Doch das ist eine aufwändige Lösung: Gemäss einem Positionspapier der Kibesuisse braucht es pro Kind 37 Stellenprozente bzw. 156 Franken pro Tag und Kind allein für das Betreuungspersonal. Dazu kommen noch Miete, Mobiliar, Reinigung etc. Die Kinder müssen gebracht und abgeholt werden. Doch mit jeder Kita sinkt die Wahrscheinlichkeit, dass aus einer anonymen Siedlung ein Dorf wird.
Weg mit der Anonymität
Das ist nicht nur für die Kinder schlecht, sondern auch für Rentner und Alleinstehende. Auch sie brauchen Kontakt mit Kindern und anderen Bezugspersonen. Einsamkeit ist noch vor Alkohol und Tabak das grösste Gesundheits- und Demenzrisiko. Je weniger Nachbarschaft, desto mehr Geld müssen wir für Pflege ausgeben. Kitas für Senioren sind erst recht teuer.

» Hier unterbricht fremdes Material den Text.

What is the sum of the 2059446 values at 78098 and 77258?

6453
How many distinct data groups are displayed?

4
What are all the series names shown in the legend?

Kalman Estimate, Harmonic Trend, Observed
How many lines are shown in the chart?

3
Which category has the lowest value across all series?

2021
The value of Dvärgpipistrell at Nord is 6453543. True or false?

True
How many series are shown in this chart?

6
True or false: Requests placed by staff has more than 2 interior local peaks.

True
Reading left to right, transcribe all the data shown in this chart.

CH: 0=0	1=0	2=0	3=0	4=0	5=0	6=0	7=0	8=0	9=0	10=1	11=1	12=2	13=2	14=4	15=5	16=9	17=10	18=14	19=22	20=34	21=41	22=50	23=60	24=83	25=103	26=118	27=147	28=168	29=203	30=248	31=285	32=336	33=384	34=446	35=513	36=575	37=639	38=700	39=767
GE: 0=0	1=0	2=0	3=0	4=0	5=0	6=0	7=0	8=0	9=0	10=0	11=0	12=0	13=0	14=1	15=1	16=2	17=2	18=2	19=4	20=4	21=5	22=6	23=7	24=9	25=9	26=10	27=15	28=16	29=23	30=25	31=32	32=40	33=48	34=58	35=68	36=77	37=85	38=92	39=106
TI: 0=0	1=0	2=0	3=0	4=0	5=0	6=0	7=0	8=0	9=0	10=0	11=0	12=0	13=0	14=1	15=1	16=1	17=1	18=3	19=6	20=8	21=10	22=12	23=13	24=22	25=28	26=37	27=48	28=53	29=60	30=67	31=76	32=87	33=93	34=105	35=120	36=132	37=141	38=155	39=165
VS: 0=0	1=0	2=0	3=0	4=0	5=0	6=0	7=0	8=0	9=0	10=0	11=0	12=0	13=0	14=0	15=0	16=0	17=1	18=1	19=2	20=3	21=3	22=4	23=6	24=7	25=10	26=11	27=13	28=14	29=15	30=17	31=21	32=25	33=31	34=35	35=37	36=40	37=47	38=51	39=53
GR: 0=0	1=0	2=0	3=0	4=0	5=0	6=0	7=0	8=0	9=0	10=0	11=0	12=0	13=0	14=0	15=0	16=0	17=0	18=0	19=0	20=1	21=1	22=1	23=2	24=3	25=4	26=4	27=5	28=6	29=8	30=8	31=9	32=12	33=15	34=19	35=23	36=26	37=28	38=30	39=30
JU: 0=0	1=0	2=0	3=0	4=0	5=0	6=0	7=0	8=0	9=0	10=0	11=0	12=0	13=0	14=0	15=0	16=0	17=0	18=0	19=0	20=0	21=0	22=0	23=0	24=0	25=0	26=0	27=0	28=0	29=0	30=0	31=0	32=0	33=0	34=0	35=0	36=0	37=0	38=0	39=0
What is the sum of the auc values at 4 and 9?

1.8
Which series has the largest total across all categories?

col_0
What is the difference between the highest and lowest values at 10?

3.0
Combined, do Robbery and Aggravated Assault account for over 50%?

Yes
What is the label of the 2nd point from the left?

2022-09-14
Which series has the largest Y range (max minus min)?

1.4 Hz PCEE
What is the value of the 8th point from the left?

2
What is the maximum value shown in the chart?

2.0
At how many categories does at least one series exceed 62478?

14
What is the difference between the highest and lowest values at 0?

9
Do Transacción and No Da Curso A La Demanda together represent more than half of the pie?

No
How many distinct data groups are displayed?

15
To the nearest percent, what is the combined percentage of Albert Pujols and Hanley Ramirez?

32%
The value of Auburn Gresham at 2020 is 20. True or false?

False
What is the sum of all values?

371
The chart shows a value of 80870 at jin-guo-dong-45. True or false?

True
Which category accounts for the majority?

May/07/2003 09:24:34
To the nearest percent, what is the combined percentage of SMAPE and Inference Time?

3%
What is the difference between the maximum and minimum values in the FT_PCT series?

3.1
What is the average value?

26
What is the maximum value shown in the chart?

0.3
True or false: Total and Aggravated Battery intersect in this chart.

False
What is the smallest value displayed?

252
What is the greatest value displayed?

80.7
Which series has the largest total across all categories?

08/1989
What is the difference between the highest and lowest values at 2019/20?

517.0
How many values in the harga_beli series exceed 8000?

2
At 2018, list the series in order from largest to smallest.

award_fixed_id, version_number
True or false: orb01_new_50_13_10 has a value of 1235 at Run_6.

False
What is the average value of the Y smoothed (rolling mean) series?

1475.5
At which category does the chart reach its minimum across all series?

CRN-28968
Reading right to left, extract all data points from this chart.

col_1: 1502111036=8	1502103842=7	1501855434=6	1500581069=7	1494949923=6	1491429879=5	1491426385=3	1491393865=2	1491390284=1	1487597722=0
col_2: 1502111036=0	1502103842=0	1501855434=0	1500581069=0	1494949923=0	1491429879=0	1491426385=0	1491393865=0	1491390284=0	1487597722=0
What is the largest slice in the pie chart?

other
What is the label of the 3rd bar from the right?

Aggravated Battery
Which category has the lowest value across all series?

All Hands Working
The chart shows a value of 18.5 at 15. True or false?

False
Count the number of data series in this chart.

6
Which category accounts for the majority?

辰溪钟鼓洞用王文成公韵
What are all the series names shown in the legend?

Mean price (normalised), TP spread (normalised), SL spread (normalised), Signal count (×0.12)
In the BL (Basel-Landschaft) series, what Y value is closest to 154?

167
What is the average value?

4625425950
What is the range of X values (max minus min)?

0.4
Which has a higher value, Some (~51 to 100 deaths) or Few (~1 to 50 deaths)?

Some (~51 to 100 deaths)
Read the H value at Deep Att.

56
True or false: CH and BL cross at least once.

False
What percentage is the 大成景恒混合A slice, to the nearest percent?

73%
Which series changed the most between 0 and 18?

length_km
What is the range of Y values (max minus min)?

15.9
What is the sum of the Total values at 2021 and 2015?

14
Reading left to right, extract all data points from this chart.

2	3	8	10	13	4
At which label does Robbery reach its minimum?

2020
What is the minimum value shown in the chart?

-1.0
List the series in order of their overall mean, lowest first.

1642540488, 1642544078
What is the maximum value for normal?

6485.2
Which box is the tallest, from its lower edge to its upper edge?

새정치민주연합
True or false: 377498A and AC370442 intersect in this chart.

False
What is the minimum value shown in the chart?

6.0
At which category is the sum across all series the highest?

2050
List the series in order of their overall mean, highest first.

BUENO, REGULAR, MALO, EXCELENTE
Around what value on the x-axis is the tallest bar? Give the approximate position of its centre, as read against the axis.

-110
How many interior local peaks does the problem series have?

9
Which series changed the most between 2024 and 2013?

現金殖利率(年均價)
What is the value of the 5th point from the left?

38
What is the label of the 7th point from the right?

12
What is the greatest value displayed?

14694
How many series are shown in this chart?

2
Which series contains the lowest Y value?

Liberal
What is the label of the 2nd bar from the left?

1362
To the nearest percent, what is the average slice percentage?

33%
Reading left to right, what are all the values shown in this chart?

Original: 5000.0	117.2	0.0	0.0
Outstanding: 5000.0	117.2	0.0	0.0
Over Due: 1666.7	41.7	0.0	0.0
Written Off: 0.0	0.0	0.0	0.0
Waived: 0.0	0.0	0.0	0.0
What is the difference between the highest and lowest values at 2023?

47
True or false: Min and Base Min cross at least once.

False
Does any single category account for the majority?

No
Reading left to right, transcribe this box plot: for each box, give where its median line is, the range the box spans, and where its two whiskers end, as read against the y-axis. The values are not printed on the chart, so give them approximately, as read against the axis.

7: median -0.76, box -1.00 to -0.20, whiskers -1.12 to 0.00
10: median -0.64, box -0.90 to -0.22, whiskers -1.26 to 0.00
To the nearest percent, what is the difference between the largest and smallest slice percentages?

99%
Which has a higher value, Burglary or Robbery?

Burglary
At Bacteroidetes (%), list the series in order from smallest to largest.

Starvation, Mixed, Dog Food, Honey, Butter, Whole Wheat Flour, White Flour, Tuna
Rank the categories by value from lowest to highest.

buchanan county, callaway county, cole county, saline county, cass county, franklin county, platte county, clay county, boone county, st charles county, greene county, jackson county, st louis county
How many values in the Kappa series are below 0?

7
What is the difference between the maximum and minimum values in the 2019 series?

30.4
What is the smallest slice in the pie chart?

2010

Mit dem Ausbau der Kitas, der Anwerbung ausländischer Arbeitskräfte und mit der Idee, die AHV-Rente an Kinderzahl zu koppeln, betreiben wir teure Symptombekämpfung. Stattdessen sollten wir die Ursachen angehen. Konkret: Wir müssen den Wohnungsmarkt aus dem Würgegriff der Profitmaximierer befreien und anonymen Wohnsiedlungen wieder zu Dörfern machen.